YOUR ASSIGNMENT: With the images left out, print every entry that follows exactly.

(Stored data entries)
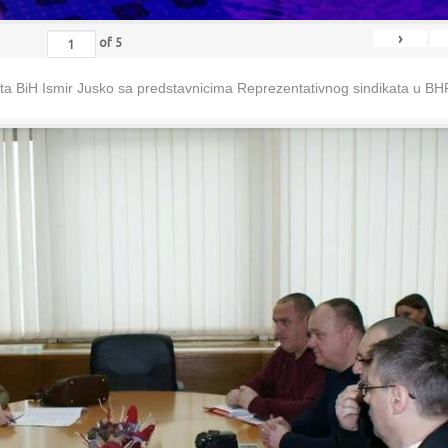
›
of
5
eta BiH Ismir Jusko sa predstavnicima Reprezentativnog sindikata u B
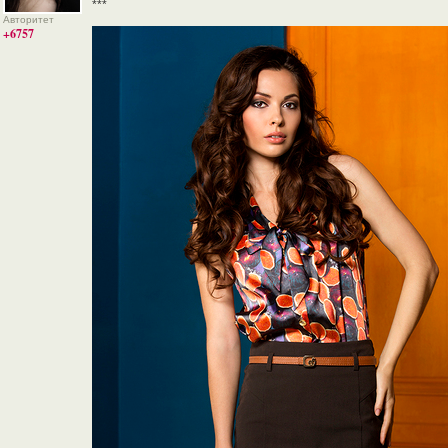
***
Авторитет
+6757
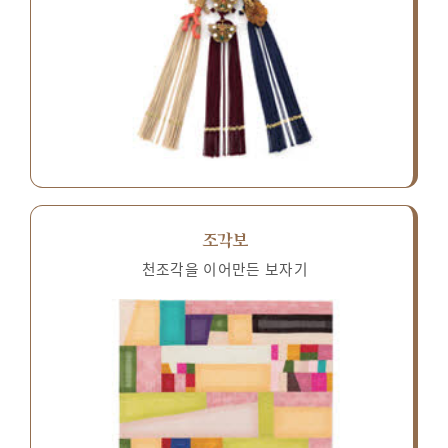
조각보
천조각을 이어만든 보자기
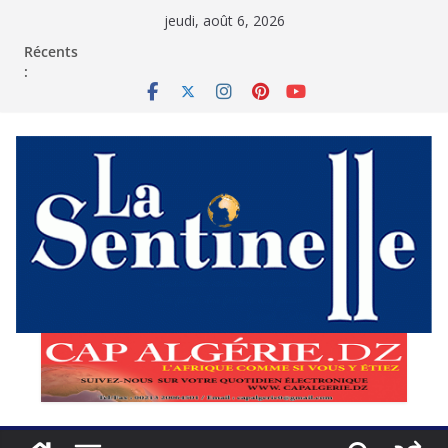
Passer
jeudi, août 6, 2026
au
contenu
Récents
:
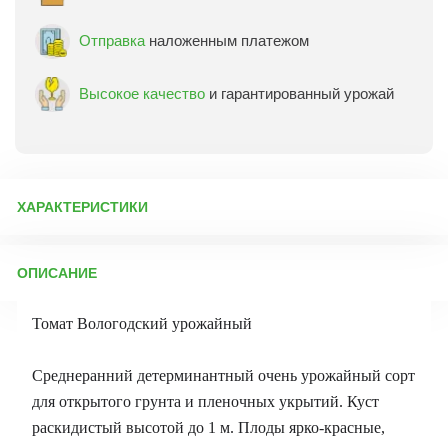
Отправка
наложенным платежом
Высокое качество
и гарантированный урожай
ХАРАКТЕРИСТИКИ
Артикул:
72689
ОПИСАНИЕ
Бренд товара:
СибСад
Фасовка:
20 шт
Томат Вологодский урожайный
Срок отправки:
ежедневно
Среднеранний детерминантный очень урожайный сорт
для открытого грунта и пленочных укрытий. Куст
раскидистый высотой до 1 м. Плоды ярко-красные,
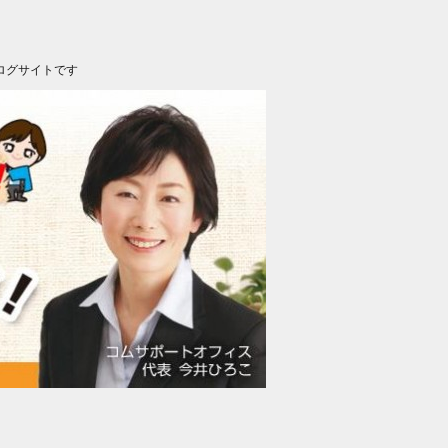
ログサイトです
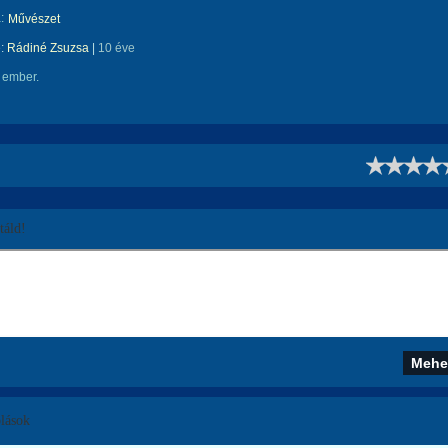
:
Művészet
e:
Rádiné Zsuzsa
|
10 éve
 ember.
!
áld!
lások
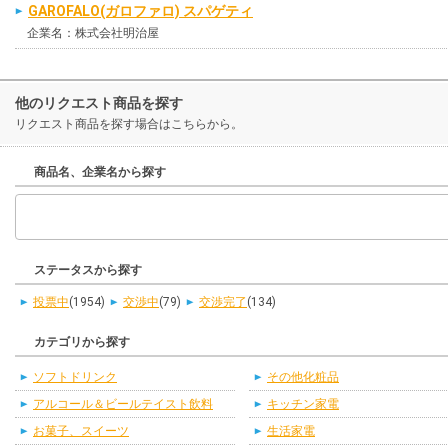
GAROFALO(ガロファロ) スパゲティ
企業名：株式会社明治屋
他のリクエスト商品を探す
リクエスト商品を探す場合はこちらから。
商品名、企業名から探す
ステータスから探す
投票中
(1954)
交渉中
(79)
交渉完了
(134)
カテゴリから探す
ソフトドリンク
その他化粧品
アルコール＆ビールテイスト飲料
キッチン家電
お菓子、スイーツ
生活家電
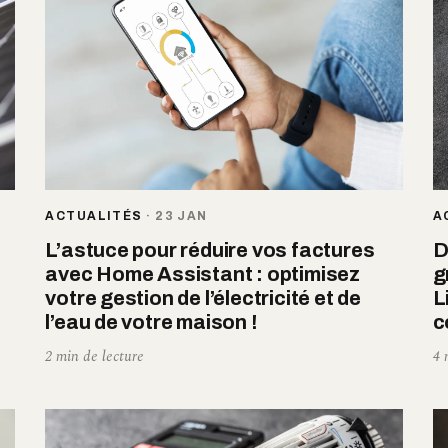
ACTUALITÉS
·
23 JAN
A
r
L’astuce pour réduire vos factures
D
avec Home Assistant : optimisez
g
votre gestion de l’électricité et de
L
l’eau de votre maison !
c
2 min de lecture
4 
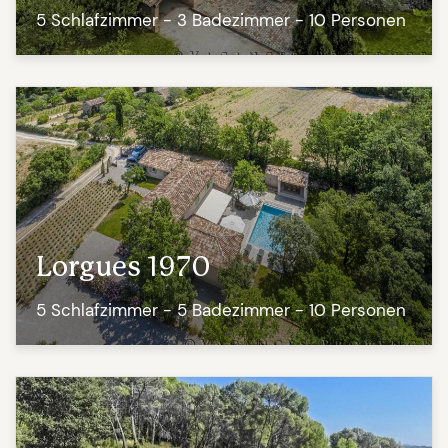
5 Schlafzimmer - 3 Badezimmer - 10 Personen
Lorgues 1970
5 Schlafzimmer - 5 Badezimmer - 10 Personen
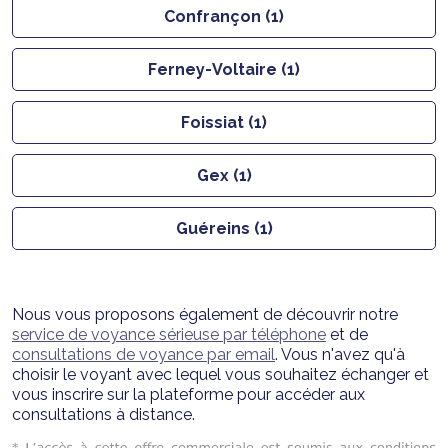
Confrançon (1)
Ferney-Voltaire (1)
Foissiat (1)
Gex (1)
Guéreins (1)
Nous vous proposons également de découvrir notre
service de voyance sérieuse par téléphone
et de
consultations de voyance par email
. Vous n'avez qu'à
choisir le voyant avec lequel vous souhaitez échanger et
vous inscrire sur la plateforme pour accéder aux
consultations à distance.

YOUR RESPONSE:
›
of
5
eta BiH Ismir Jusko sa predstavnicima Reprezentativnog sindikata u B
***
Авторитет
+6757
조각보
천조각을 이어만든 보자기
Passer
jeudi, août 6, 2026
au
contenu
Récents
:
Отправка
наложенным платежом
Высокое качество
и гарантированный урожай
ХАРАКТЕРИСТИКИ
Артикул:
72689
ОПИСАНИЕ
Бренд товара:
СибСад
Фасовка:
20 шт
Томат Вологодский урожайный
Срок отправки:
ежедневно
Среднеранний детерминантный очень урожайный сорт
для открытого грунта и пленочных укрытий. Куст
раскидистый высотой до 1 м. Плоды ярко-красные,
ログサイトです
:
Művészet
e:
Rádiné Zsuzsa
|
10 éve
 ember.
!
áld!
lások
GAROFALO(ガロファロ) スパゲティ
企業名：株式会社明治屋
他のリクエスト商品を探す
リクエスト商品を探す場合はこちらから。
商品名、企業名から探す
ステータスから探す
投票中
(1954)
交渉中
(79)
交渉完了
(134)
カテゴリから探す
ソフトドリンク
その他化粧品
アルコール＆ビールテイスト飲料
キッチン家電
お菓子、スイーツ
生活家電
ACTUALITÉS
·
23 JAN
A
r
L’astuce pour réduire vos factures
D
avec Home Assistant : optimisez
g
votre gestion de l’électricité et de
L
l’eau de votre maison !
c
2 min de lecture
4 
5 Schlafzimmer - 3 Badezimmer - 10 Personen
Lorgues 1970
5 Schlafzimmer - 5 Badezimmer - 10 Personen
Confrançon (1)
Ferney-Voltaire (1)
Foissiat (1)
Gex (1)
Guéreins (1)
Nous vous proposons également de découvrir notre
service de voyance sérieuse par téléphone
et de
consultations de voyance par email
. Vous n'avez qu'à
choisir le voyant avec lequel vous souhaitez échanger et
vous inscrire sur la plateforme pour accéder aux
consultations à distance.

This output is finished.